Des informations pour nos cours
Dans le cadre des cours et notamment de seconde, on pourra imaginer de faire préparer un article par un élève. A cet égard, on peut utiliser le passage consacré à la controverse de Valladolid popularisé par le téléfilm de Jean-Claude Carrière. Les auteurs rappellent qu’il n’y a jamais eu de dialogue, ni de débat entre les deux protagonistes ! Sepulveda parla le premier et exposa sa théorie pendant trois heures. Il n’ y eut jamais aucun communiqué et l’on ne sut pas quelle fut la position de la couronne sur ce sujet. La force de la dramaturgie a donc créé une nouvelle vérité. Il y a là matière à une intéressante mise en perspective avec les élèves. On pourra aussi utiliser l’encart intitulé « Gagarine, c’est le Christophe Colomb du XXe siècle », manière de faire comprendre ce qu’ont pu représenter les grandes découvertes à l’époque. Le texte rapproche, compare et différencie à la fois les deux moments.

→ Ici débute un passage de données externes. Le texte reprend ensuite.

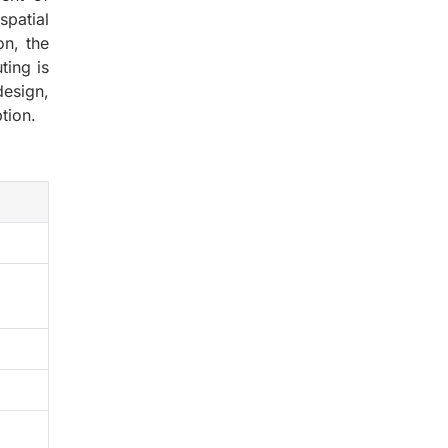
spatial
on, the
ting is
esign,
tion.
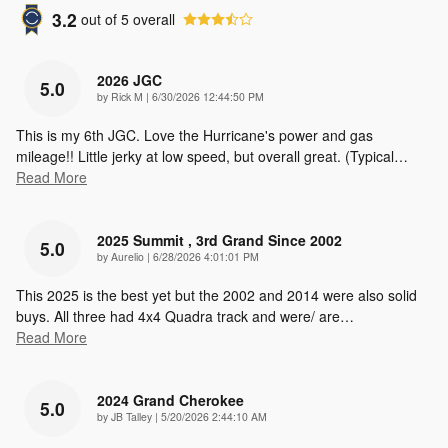
3.2
out of
5
overall
2026 JGC
5.0
on
by
Rick M
|
6/30/2026 12:44:50 PM
This is my 6th JGC. Love the Hurricane's power and gas
mileage!! Little jerky at low speed, but overall great. (Typical
…
Read More
2025 Summit , 3rd Grand Since 2002
5.0
on
by
Aurelio
|
6/28/2026 4:01:01 PM
This 2025 is the best yet but the 2002 and 2014 were also solid
buys. All three had 4x4 Quadra track and were/ are
…
Read More
2024 Grand Cherokee
5.0
on
by
JB Talley
|
5/20/2026 2:44:10 AM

Au total, cette collection désormais bien installée, permet sous forme d’articles rapides de réviser et de revisiter cette période si forte en changements. Tout n’est pas forcément intéressant au même titre, certains passages seraient peut-être plus fluides en étant regroupés, comme ceux sur Magellan. On peut en tout cas se mettre à jour de façon agréable avec ce livre.